August 8 -- Domaine du Viala, Paraza France

Todays adventure began at 9:30 when the Hamilton and Morris families drove to Pont du Gard, about 2 hours away. This aqueduct was built from 32-56AD by the Romans. Its three levels of arches cross a river and the structure towers 143 meters above the the river. Long after the Romans left it continued to be used as a bridge across the valley.

As you walk from the museum and gift shop buildings down to the river you pass the oldest olive tree in the world. This 1000 year old tree was transplanted from Spain. We have no idea why, but figured that it would be a great backdrop for a picture of Brian and the boys phooning. (Unfortunately our photo was rejected becasue both Patrick and Christopher were phoon-deficient.)

The highlight of todays adventure was going upstream and renting kayaks to paddle the 8kms down river to paddle under the Pont du Gard. Julie and Damian decided to skip and spent their time visiting the museum and just hanging around. It was about a 15 minute drive up to Collias where we rented kayaks through Kayak Vert. Christopher and Brian teamed up in one kayak, Suzanne and Emily in another. Patrick and Matt each had solo kayaks.

This stretch of the Gard is a popular lunch and swimming area. As we wound through canyon bends we would come upon groups of people swimming and playing in the river. Being the south of France, some of the women were topless. Didn't seem to bother the boys (or Brian) one bit. Finally we came to the Pont du Gard. It was truly a memorable experience paddling under this ancient structure. By this time it was getting a little later that we wanted it to be and we had to hurry to paddle that last kilometer or so to the drop off point.

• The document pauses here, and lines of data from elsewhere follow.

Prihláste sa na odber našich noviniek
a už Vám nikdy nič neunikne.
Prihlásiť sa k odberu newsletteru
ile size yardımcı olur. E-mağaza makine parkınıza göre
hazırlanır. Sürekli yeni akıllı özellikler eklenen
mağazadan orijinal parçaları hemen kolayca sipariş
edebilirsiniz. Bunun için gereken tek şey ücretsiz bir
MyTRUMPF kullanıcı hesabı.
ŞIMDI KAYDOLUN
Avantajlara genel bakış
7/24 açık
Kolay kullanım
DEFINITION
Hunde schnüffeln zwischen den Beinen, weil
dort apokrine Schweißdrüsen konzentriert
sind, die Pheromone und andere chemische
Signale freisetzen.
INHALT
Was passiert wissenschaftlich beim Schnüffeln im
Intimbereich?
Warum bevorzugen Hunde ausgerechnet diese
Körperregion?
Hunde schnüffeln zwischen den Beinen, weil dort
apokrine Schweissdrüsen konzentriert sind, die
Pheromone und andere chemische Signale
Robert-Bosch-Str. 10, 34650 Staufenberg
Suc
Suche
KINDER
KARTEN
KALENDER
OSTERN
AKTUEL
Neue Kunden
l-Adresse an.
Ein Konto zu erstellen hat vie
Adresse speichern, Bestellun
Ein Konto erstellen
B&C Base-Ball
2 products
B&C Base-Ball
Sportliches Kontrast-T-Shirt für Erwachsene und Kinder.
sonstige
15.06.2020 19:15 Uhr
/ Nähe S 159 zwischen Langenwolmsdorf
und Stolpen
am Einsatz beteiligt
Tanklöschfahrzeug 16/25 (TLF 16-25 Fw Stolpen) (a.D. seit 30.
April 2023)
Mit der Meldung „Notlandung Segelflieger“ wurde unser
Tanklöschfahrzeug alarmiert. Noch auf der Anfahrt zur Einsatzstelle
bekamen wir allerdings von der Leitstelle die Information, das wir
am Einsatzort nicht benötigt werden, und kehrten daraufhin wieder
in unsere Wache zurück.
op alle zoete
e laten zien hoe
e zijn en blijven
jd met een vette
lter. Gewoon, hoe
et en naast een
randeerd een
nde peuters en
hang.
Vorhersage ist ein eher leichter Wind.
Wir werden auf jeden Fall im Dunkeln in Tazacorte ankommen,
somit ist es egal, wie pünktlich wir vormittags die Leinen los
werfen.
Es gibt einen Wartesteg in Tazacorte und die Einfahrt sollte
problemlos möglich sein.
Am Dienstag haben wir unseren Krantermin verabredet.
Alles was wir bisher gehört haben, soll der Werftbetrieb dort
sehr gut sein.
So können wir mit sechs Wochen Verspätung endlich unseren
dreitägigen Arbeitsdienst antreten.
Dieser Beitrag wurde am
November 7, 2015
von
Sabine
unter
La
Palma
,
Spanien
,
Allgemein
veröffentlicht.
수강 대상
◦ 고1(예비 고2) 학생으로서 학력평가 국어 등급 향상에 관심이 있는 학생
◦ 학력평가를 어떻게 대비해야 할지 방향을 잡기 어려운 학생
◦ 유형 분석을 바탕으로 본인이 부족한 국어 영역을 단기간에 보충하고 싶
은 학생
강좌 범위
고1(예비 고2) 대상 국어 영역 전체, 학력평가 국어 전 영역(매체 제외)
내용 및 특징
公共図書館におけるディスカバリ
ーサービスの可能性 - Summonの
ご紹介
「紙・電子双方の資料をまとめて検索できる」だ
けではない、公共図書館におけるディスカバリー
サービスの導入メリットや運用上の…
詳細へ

We got home about 7:30 and the cooks were cooking up a storm! We invited the owners to join us and they brought the wine-all of it was from their grapes or their neighbors. The food of Languedoc includes a lot of seafood and very fresh ingredients. I can't describe how wonderful it was. The cooks were a young couple who spoke decent english (they had lived in the UK for awhile).

Sitting outside with good friends, eating wonderful local food prepared just for us, drinking wonderful wine made from grapes grown just a stones throw away---life doesn't get a whole lot better.